**Document extract**:
Read any inspiring books lately? They don't need to be business books, but I'm always interested in knowing what inspires. My favorite of the last couple of years is the autobiography of Starbucks builder Howard Schultz, entitled: 'Pour Your Heart Into It.'

I absolutely love the part where he is trying to raise capital for what we now know is a phenomenal biz, but back then was being derided by naysayers as 'a coffee shop.' Isn't this 'coffee-bar concept' a bit loopy, Schultz was repeatedly asked by investors. They pointed out, among a million other objections, that coffee consumption in the U.S. had been declining for more than 20 years. In a year, he asked 242 to help finance his company; 217 said no. The others helped pony up the $1.25 million original raise.

Schultz sums it up by encouraging all of us to think big big big. 'If you want to achieve widespread impact and lasting value, be bold,' he writes. 'Who wants a dream that's near-fetched?' What a great line!


6 comments

David Berkowitz - 4/8/2004 11:08:56 AM
One more that fits is 'Moneyball' by Michael Lewis, the story of Oakland A's manager Billy Beane. It shows just how far you can go by constantly questioning the prevailing logic, which is too often wrong but convenient.
Dave Berkowitz - 4/8/2004 11:06:45 AM
A couple of the best I've read recently are 'Love is the Killer App' by Tim Sanders, a book advocating the sharing of networks, knowledge, and compassion, and the ultra-insightful 'Management of the Absurd' by Richard Farson, which is smarter than it is inspirational but still worth recommending.
Curt Rosengren - 4/7/2004 1:02:17 AM
I just finished Liv and Anne's book. Incredible. And surprisingly, not for the reasons I mentioned above. It was because of the impact they made on kids and people in general around the world.

Here's a paragraph that really struck me to the core. They were both depressed because, while they had reached the end of the land mass, technically crossing Antarctica, they hadn't been able to finish off the Ross Ice Shelf before their departure deadline, which extends another 400 miles. They were talking by phone from Antarctica to a class of Minnesota schoolkids when one of the kids, named Logan, changed their perspective. [Following is a paragraph from the book.]

'He leaned over the phone and simply said, 'I just wanted to tell you that both of you have been real role models for me. Sometimes I have a hard time with school, and I just used to feel like there were lots of things that I could never do. And now that you guys have done this, I see that I can do anything I put my mind to. You changed my life.'

In the pause that followed, Ann and Liv's disappointment and fatigue fell away. Suddenly, ever fall, every mile, every injury, each bowl of oatmeal choked down, seemed worth it - for Logan and the others out there just like him.

For the first time in many days, Ann and Liv smiled.'

That hit home so incredibly deeply. In a lot of ways, that's what it's all about, isn't it?

**Prompt a**: In the rows, from the first line up to and including the line with "girl wearing skirt", substitute "desk mat" for "mouse pad" and give those lines back with nothing else changed.
The rows below are unrelated to the text above.

**Exercise input**:
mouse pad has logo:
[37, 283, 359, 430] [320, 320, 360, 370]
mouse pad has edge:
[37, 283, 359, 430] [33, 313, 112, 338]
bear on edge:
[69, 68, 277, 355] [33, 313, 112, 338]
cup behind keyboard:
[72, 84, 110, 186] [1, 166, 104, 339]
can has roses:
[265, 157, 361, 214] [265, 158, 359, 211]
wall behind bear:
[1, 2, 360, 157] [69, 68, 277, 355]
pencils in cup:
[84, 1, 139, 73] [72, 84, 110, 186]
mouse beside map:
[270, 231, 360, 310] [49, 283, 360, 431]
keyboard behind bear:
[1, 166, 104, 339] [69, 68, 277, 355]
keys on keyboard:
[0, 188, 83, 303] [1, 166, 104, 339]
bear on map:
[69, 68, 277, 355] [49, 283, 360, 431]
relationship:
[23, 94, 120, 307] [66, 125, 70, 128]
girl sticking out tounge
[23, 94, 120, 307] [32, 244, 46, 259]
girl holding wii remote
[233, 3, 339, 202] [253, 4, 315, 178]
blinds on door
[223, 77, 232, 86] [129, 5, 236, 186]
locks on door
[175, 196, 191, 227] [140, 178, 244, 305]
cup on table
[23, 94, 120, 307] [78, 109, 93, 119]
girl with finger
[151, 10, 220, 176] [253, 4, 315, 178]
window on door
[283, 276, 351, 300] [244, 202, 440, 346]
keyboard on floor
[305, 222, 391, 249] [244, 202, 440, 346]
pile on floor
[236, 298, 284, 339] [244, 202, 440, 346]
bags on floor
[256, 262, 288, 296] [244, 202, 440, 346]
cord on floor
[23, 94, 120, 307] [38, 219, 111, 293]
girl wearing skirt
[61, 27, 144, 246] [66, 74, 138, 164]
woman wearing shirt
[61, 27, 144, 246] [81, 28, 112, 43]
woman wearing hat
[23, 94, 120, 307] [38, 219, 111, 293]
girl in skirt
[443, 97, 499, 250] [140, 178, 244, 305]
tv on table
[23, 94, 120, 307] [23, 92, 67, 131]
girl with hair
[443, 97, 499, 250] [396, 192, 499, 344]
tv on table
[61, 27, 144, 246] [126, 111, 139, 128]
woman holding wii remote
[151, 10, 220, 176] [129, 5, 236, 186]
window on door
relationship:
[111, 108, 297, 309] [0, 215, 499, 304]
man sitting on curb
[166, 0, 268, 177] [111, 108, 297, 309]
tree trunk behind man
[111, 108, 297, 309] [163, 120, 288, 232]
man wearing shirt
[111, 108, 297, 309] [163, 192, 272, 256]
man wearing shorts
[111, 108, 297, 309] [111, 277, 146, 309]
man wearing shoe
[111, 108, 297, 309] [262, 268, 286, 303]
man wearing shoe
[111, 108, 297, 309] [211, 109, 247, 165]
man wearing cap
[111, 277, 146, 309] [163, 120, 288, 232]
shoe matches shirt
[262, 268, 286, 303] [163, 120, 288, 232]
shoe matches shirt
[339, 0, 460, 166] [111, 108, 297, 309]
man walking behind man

**Prompt b**: Using the blog post on inspiring books, decide whether each statement agrees with it: (i) In a year, Schultz asked 242 people to help finance his company, and 217 of them said no. (ii) The original raise for Schultz's company was $2.5 million. (iii) The child who changed the explorers' perspective was a Minnesota schoolkid named Logan. Answer yes or no for each and quote the deciding words.

**Your response a**:
desk mat has logo:
[37, 283, 359, 430] [320, 320, 360, 370]
desk mat has edge:
[37, 283, 359, 430] [33, 313, 112, 338]
bear on edge:
[69, 68, 277, 355] [33, 313, 112, 338]
cup behind keyboard:
[72, 84, 110, 186] [1, 166, 104, 339]
can has roses:
[265, 157, 361, 214] [265, 158, 359, 211]
wall behind bear:
[1, 2, 360, 157] [69, 68, 277, 355]
pencils in cup:
[84, 1, 139, 73] [72, 84, 110, 186]
mouse beside map:
[270, 231, 360, 310] [49, 283, 360, 431]
keyboard behind bear:
[1, 166, 104, 339] [69, 68, 277, 355]
keys on keyboard:
[0, 188, 83, 303] [1, 166, 104, 339]
bear on map:
[69, 68, 277, 355] [49, 283, 360, 431]
relationship:
[23, 94, 120, 307] [66, 125, 70, 128]
girl sticking out tounge
[23, 94, 120, 307] [32, 244, 46, 259]
girl holding wii remote
[233, 3, 339, 202] [253, 4, 315, 178]
blinds on door
[223, 77, 232, 86] [129, 5, 236, 186]
locks on door
[175, 196, 191, 227] [140, 178, 244, 305]
cup on table
[23, 94, 120, 307] [78, 109, 93, 119]
girl with finger
[151, 10, 220, 176] [253, 4, 315, 178]
window on door
[283, 276, 351, 300] [244, 202, 440, 346]
keyboard on floor
[305, 222, 391, 249] [244, 202, 440, 346]
pile on floor
[236, 298, 284, 339] [244, 202, 440, 346]
bags on floor
[256, 262, 288, 296] [244, 202, 440, 346]
cord on floor
[23, 94, 120, 307] [38, 219, 111, 293]
girl wearing skirt

**Your response b**:
(i) Yes: "In a year, he asked 242 to help finance his company; 217 said no."
(ii) No: "The others helped pony up the $1.25 million original raise."
(iii) Yes: "a class of Minnesota schoolkids when one of the kids, named Logan, changed their perspective."